REQUIRED ACTIONS
1. Translate this sentence from the text about U.S., Inc. into Spanish: "John Tanton’s wife, Mary Lou, is the vice-chair of the board."
2. For each statement, answer yes or no according to the text about U.S., Inc., and quote the words that decide it. (a) U.S., Inc. is based in Petoskey, Michigan. (b) K.C. McAlpin is the vice-chair of the board. (c) In 2017, U.S. Inc. gave $50,000 to The Remembrance Project.
3. Return, word for word, the part of the text about U.S., Inc. that opens with the words containing "Founded in 1981" and closes with "groups each year.".

TEXT SHOWN
● ● ● ●

Founded in 1981 by John Tanton, U.S., Inc. is an umbrella organization that serves as the parent for projects set up by Tanton including ProEnglish, NumbersUSA and the publishing house The Social Contract Press. Based in Tanton’s hometown of Petoskey, Michigan, U.S., Inc. also donates money to state-based anti-immigrant groups each year.

  • U.S., Inc. is currently run by K.C. McAlpin, who serves as the president of the organization’s board. John Tanton’s wife, Mary Lou, is the vice-chair of the board. The U.S, Inc. website notes, “US has also served as an incubator and umbrella for start-up projects that later spin off to become fully independent organizations, or achieve their purpose.”
  • Projects incubated by U.S., Inc. went on to become key cogs in the anti-immigrant movement. NumbersUSA was responsible for scuppering comprehensive immigration reform efforts at the federal level and The Social Contract Press gave a voice to anti-immigrant activists and white nationalists who pushed a litany of anti-immigrant conspiracy theories such as linking immigration and crime, as well as arguing that immigration will “Balkanize” the United States.
  • U.S., Inc. has routinely donated to the racist VDARE website founded by white nationalist Peter Brimelow. VDARE’s regular contributors include white nationalists and anti-Semites.
  • In 2013, D.A. King of the anti-immigrant group Dustin Inman Society announced that his supporters could make tax-free donations to his organization through U.S., Inc. U.S., Inc. has previously donated money to King’s efforts in Georgia.
  • While its mission statement appears benign, U.S., Inc. serves as an anchor of the anti-immigrant movement, not only publishing anti-immigrant conspiracy theories through The Social Contract Press, but providing thousands of dollars in funding for state-based anti-immigrant groups to run campaigns. In 2017, U.S. Inc. donated $100,000 to The Remembrance Project, one of its largest donations to date.
  • U.S., Inc. also routinely donates to state-based anti-immigrant groups pushing exclusionary legislation such as anti-sanctuary efforts. While a number of these campaigns were unsuccessful, U.S., Inc. funding for groups in Florida and Oregon resulted in major victories for the anti-immigrant movement in recent years.
  • Many of the larger anti-immigrant groups are quick to claim that state-based efforts to promote anti-immigrant legislation have occurred organically and are the work of local grassroots activists. This is an attempt to make the movement seem much broader than it is, but in reality, without funding from larger groups like U.S., Inc., these campaigns would not be possible.

● ● ● ●

(Extracted data entries)
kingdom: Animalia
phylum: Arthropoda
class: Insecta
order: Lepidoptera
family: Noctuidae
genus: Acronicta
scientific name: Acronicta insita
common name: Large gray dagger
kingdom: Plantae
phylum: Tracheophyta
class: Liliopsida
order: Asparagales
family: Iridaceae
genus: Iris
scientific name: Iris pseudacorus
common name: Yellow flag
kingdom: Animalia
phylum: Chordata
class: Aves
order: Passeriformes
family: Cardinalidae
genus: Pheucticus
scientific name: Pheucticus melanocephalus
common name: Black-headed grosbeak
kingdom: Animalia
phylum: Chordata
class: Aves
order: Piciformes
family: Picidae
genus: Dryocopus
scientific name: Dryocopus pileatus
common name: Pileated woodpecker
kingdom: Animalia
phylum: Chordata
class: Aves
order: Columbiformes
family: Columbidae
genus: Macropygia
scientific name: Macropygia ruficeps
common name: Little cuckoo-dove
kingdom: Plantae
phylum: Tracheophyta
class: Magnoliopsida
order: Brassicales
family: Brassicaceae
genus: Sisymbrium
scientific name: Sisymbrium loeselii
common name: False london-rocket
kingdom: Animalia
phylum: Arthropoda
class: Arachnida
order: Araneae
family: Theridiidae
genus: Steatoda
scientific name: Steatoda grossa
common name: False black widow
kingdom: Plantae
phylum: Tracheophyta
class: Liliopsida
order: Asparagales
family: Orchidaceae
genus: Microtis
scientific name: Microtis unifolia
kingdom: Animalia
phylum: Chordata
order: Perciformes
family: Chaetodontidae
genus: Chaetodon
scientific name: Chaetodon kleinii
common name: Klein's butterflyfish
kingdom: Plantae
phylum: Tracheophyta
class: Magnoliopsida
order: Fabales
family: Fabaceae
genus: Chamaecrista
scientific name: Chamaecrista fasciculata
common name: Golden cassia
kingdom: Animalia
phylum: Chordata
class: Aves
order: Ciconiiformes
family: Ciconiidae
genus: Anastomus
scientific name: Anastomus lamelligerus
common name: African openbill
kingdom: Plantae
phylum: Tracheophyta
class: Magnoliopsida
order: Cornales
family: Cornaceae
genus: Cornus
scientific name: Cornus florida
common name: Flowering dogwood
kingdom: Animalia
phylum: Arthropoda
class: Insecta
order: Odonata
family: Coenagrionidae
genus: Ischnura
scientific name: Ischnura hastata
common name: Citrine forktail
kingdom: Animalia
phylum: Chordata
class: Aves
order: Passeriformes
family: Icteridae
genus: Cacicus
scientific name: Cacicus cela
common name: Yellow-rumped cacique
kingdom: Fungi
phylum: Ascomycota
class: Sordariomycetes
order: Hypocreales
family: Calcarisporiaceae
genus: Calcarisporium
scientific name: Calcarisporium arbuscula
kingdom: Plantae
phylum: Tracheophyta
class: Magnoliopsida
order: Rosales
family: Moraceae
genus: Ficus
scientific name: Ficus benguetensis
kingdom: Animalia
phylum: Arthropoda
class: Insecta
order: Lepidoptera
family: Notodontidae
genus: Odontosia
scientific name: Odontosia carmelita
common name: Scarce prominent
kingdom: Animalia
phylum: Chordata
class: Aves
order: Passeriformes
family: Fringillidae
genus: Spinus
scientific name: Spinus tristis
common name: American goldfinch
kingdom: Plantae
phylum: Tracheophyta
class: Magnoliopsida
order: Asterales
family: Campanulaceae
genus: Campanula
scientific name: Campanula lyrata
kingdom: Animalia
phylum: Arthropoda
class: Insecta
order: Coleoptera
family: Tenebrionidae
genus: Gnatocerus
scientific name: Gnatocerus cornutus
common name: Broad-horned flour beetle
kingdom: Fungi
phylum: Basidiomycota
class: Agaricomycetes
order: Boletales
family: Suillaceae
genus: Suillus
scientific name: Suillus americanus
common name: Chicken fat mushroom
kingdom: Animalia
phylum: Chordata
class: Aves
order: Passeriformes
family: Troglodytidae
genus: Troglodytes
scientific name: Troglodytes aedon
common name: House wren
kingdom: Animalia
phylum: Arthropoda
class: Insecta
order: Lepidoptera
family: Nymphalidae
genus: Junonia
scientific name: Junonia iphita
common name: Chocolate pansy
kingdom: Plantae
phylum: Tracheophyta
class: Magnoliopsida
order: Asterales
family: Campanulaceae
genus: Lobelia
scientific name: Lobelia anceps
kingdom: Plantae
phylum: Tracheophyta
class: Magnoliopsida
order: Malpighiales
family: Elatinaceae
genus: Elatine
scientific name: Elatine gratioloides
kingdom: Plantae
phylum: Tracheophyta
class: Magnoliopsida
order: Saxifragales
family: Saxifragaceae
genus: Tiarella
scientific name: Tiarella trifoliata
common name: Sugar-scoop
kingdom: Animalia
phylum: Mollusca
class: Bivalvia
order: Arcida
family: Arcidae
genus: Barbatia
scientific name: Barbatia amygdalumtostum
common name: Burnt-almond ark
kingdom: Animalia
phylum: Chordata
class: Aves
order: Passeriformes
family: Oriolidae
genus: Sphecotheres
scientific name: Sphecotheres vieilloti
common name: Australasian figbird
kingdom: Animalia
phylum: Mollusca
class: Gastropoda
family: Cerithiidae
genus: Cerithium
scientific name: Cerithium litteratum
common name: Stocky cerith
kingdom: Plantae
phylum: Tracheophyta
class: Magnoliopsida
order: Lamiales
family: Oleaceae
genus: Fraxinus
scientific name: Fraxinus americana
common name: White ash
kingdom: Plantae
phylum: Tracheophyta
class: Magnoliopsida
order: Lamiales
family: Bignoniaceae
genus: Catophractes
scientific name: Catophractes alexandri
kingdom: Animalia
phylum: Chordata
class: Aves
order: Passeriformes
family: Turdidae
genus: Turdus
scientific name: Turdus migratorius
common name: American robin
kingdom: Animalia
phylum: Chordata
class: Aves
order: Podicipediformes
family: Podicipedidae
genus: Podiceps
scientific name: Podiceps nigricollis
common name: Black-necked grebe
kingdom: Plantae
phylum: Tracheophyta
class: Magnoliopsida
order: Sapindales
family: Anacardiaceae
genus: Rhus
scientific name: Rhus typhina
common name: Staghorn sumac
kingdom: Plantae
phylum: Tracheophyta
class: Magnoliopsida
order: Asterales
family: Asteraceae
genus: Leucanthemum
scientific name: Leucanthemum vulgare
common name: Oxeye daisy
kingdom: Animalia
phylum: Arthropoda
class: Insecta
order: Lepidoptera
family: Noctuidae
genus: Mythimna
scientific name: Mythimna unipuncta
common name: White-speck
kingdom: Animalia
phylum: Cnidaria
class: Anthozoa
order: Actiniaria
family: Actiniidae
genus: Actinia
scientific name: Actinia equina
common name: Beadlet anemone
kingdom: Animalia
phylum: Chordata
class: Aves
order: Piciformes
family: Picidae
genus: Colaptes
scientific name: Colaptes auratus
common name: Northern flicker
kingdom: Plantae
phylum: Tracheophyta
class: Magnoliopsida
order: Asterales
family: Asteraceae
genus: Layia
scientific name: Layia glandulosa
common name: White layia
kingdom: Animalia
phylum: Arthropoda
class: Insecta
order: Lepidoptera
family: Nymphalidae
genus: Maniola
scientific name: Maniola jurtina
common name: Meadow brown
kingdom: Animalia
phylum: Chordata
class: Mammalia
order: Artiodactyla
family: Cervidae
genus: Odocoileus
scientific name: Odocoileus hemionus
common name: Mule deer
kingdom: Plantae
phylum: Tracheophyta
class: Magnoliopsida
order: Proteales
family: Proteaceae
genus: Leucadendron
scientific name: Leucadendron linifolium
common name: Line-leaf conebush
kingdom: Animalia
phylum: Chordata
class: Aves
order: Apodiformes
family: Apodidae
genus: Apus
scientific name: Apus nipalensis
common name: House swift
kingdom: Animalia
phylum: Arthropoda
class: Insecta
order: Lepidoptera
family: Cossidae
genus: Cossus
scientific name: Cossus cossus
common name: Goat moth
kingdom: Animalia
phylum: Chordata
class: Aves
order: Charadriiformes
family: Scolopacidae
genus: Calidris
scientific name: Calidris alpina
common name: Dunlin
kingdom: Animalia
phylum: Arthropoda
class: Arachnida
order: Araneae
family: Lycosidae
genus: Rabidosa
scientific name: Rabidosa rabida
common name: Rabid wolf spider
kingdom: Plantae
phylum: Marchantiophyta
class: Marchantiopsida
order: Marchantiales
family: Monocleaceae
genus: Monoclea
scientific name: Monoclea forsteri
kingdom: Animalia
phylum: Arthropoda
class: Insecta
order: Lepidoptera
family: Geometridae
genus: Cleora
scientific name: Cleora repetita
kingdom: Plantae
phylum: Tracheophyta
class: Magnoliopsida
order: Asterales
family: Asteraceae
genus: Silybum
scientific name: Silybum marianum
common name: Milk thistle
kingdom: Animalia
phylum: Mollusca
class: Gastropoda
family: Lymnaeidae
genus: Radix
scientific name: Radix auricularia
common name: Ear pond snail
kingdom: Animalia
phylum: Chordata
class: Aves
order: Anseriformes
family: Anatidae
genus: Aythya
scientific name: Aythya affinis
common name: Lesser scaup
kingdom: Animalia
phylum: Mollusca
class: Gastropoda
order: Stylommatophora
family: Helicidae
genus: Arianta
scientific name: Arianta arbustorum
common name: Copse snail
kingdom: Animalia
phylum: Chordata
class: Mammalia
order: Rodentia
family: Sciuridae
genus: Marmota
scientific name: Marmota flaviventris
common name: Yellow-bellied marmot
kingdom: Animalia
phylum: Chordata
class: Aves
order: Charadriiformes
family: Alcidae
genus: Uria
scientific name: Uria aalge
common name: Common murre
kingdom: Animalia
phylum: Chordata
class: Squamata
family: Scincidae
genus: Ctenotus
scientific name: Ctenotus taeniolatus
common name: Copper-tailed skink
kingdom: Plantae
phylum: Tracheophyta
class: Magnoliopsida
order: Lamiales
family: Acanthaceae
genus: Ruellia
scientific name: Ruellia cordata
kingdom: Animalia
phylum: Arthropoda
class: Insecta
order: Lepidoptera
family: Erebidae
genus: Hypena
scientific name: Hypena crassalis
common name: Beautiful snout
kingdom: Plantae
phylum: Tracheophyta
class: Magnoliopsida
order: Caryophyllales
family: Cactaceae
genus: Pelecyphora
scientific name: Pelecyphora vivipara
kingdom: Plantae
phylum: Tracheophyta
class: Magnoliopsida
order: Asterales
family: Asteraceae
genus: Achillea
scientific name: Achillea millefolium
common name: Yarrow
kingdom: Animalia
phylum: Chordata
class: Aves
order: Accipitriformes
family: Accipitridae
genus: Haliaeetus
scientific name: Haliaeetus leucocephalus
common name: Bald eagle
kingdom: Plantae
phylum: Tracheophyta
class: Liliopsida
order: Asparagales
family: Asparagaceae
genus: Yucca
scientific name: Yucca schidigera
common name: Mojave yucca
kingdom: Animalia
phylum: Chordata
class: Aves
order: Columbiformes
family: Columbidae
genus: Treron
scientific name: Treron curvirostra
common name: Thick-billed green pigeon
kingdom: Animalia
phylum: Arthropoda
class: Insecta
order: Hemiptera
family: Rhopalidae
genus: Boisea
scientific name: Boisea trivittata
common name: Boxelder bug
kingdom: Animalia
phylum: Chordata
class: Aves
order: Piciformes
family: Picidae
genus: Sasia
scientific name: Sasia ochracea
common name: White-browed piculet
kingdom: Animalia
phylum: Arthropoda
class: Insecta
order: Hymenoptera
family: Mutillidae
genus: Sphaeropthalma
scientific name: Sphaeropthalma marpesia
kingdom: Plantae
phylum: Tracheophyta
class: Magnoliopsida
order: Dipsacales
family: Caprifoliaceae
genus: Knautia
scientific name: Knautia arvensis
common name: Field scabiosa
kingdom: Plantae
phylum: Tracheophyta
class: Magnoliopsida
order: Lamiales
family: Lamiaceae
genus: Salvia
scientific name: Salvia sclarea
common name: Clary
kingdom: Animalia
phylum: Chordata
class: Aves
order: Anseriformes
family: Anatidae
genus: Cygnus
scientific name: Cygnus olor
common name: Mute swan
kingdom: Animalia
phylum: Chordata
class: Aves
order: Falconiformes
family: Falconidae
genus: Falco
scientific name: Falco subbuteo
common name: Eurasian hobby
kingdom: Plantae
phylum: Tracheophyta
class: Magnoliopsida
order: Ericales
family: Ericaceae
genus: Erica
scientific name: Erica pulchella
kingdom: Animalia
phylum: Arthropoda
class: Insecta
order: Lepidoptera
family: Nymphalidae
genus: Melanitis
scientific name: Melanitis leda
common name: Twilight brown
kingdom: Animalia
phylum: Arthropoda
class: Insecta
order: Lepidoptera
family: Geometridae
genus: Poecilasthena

● ● ● ●

SOLUTIONS BELOW
1. La esposa de John Tanton, Mary Lou, es la vicepresidenta de la junta.

2.
(a) Yes: "Based in Tanton’s hometown of Petoskey, Michigan"
(b) No: "K.C. McAlpin, who serves as the president of the organization’s board"
(c) No: "In 2017, U.S. Inc. donated $100,000 to The Remembrance Project"

3.
Founded in 1981 by John Tanton, U.S., Inc. is an umbrella organization that serves as the parent for projects set up by Tanton including ProEnglish, NumbersUSA and the publishing house The Social Contract Press. Based in Tanton’s hometown of Petoskey, Michigan, U.S., Inc. also donates money to state-based anti-immigrant groups each year.